Un record Guinness… et plus

défi têtes raséesElle a bien choisi l’année pour se rallier à la cause car Leucan souhaitait établir une série de records (records.tetesrasees.com/fr/) au cours de cette 15e édition du Défi. L’organisation attend toujours la confirmation, mais avec le nombre de têtes rasées en quatre heures le 24 mai dernier, 1 000 Québécois auraient déjà fait tomber un record du monde Guinness. Et comme il reste un peu plus de deux semaines avant la fin de l’événement, d’autres sommets peuvent encore être atteints, dont celui de franchir la barre des cinq millions de dollars de dons — une somme qui représente près de la moitié des revenus annuels de Leucan.

L’argent recueilli sert à fournir un éventail de services aux membres, à vie, dès le diagnostic, dont l’accompagnement individualisé avec des travailleurs sociaux, le massage thérapeutique et des programmes récréatifs comme le camp estival qui permet à 120 familles de s’éclater pendant une semaine, en nature, alors qu’une équipe médicale assure le suivi des enfants sur place.

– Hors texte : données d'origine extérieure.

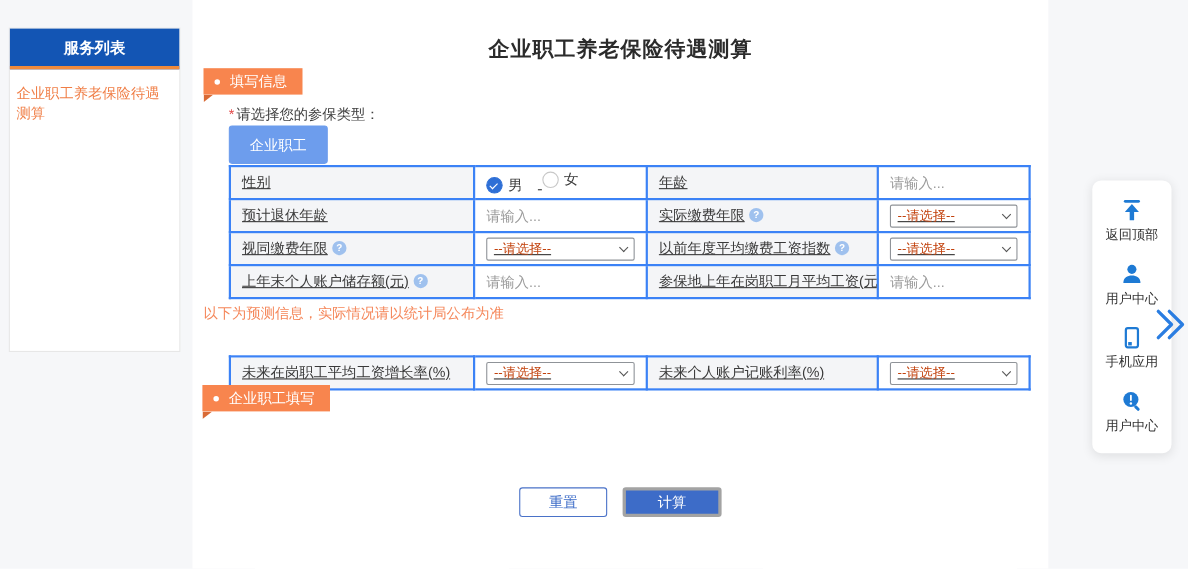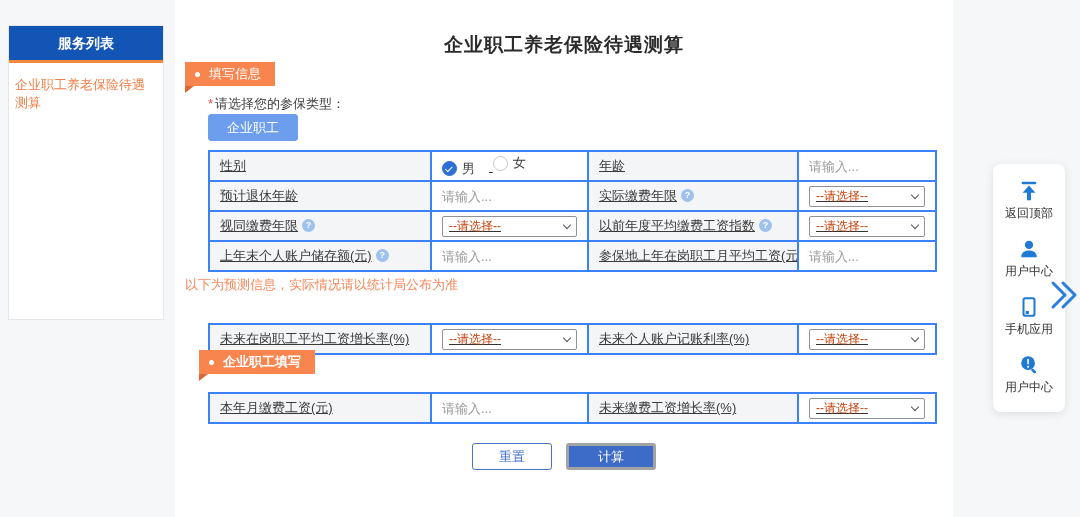--- a/index.html
+++ b/index.html
@@ -35,7 +35,7 @@
   .req .star { color:#e34d4d; margin-right:2px; }
 
   .type-btns { position:absolute; left:33px; top:114px; display:flex; gap:13px; }
-  .tb { height:27px; min-width:80px; padding:0 18px; font-size:13px; border-radius:3px;
+  .tb { height:35px; min-width:80px; padding:0 18px; font-size:13px; border-radius:3px;
     border:1px solid #a9c6f0; background:#fff; color:#6d9ded; font-family:inherit; cursor:pointer; }
   .tb.selected { background:#6d9ded; color:#fff; border-color:#6d9ded; }
 

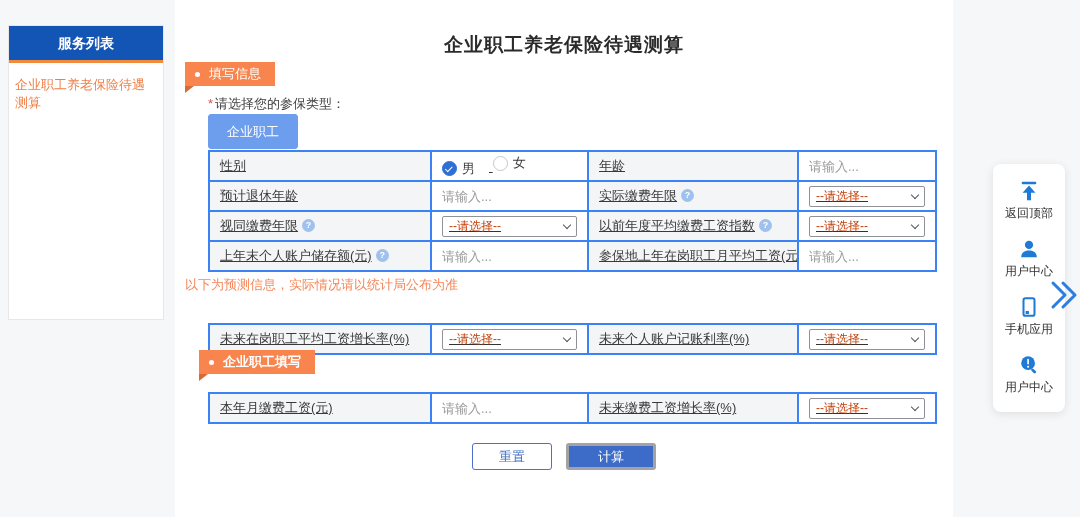--- a/index.html
+++ b/index.html
@@ -29,7 +29,7 @@
   .badge .tail { position:absolute; left:0; bottom:-7px; width:9px; height:7px;
     background:#d96a35; clip-path:polygon(0 0,100% 0,0 100%); }
   .b1 { left:10px; top:62px; }
-  .b2 { left:24px; top:350px;font-weight:bold; }
+  .b2 { left:9px; top:350px; }
 
   .req { position:absolute; left:33px; top:95px; font-size:13px; color:#404040; }
   .req .star { color:#e34d4d; margin-right:2px; }

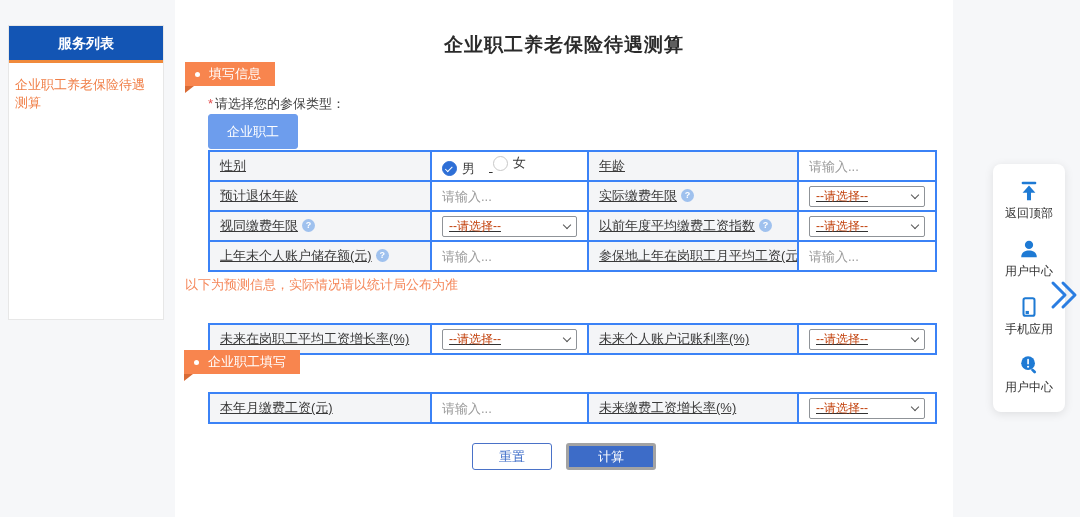--- a/index.html
+++ b/index.html
@@ -204,27 +204,6 @@
     <span class="tail"></span>
   </div>
 
-  <table class="ft t3">
-    <colgroup>
-        <col style="width:222px">
-        <col style="width:157px">
-        <col style="width:210px">
-        <col style="width:138px">
-      </colgroup>
-    <tbody>
-        <tr>
-      <td class="lbl"><span>本年月缴费工资(元)</span></td>
-      <td class="fld"><input class="tin" placeholder="请输入..." style=""></td>
-      <td class="lbl"><span>未来缴费工资增长率(%)</span></td>
-      <td class="fld">
-        <div class="select">
-              <span>--请选择--</span>
-              <i class="chev"></i>
-            </div>
-      </td>
-    </tr>
-  </tbody>
-    </table>
 
   <div class="actions">
     <button class="btn btn-reset">重置</button>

Si les deux tiers des fonds sont consacrés à ces mesures de soutien, 14 % sont versés directement aux familles pour leur permettre de souffler financièrement. L’aide profite entre autres à celles qui habitent en région éloignée et qui doivent se rendre à Québec ou à Montréal pour des traitements. Camille Rioux dit que ce « gros coup de main » est hautement apprécié. « Si un parent perd son emploi, il sent qu’il peut se concentrer plus sur son enfant et moins se soucier de l’aspect financier. »

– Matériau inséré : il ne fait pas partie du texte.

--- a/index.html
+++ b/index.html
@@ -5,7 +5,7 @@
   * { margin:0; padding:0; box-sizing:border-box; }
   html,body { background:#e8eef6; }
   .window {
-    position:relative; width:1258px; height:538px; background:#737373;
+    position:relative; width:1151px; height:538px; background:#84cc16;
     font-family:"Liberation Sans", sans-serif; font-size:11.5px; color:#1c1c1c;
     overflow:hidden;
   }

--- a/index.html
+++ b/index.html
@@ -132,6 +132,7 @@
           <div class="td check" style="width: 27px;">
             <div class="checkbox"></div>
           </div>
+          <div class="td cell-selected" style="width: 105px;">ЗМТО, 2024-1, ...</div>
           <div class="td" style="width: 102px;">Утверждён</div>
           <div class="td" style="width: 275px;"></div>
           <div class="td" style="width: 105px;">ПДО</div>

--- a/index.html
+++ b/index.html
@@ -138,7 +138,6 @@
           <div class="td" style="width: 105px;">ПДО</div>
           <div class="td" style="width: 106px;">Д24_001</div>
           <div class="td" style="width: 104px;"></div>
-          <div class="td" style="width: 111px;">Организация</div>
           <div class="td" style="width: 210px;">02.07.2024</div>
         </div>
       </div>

Le reste va à la recherche sur les cancers pédiatriques dont les plus fréquents sont la leucémie, puis ceux du cerveau, du système nerveux et des lymphomes. Depuis une vingtaine d’années, il n’y a pas plus ni moins de cas de cancer chez les enfants, mais grâce aux avancées scientifiques un plus grand nombre de jeunes patients réussissent aujourd’hui à vaincre la maladie. Le taux de survie est passé de 71 % à environ 82 %, ce qui laisse espérer qu’un jour quelqu’un quelque part découvrira comment l’enrayer complètement.

Un défi tout près, le 17 septembre au centre commercial Alexis Nihon

Le centre commercial Alexis Nihon sera l’hôte du Défi têtes rasées pour la première fois le 17 septembre prochain, entre 12 h et 15 h, au niveau métro. Ce sera l’avant-dernière activité de rasage de l’édition 2015. Un don minimal de 50 $ est requis pour y participer et il est recommandé de s’inscrire en ligne au tetesrasees.com. Alexis Nihon est détenu et géré par le Fonds de placement immobilier Cominar, qui a joué un rôle clé dans l’organisation et la tenue de plusieurs éditions du Défi têtes rasées Leucan à Québec. La compagnie continue de soutenir la cause et encourage ses employés à s’impliquer dans l’événement.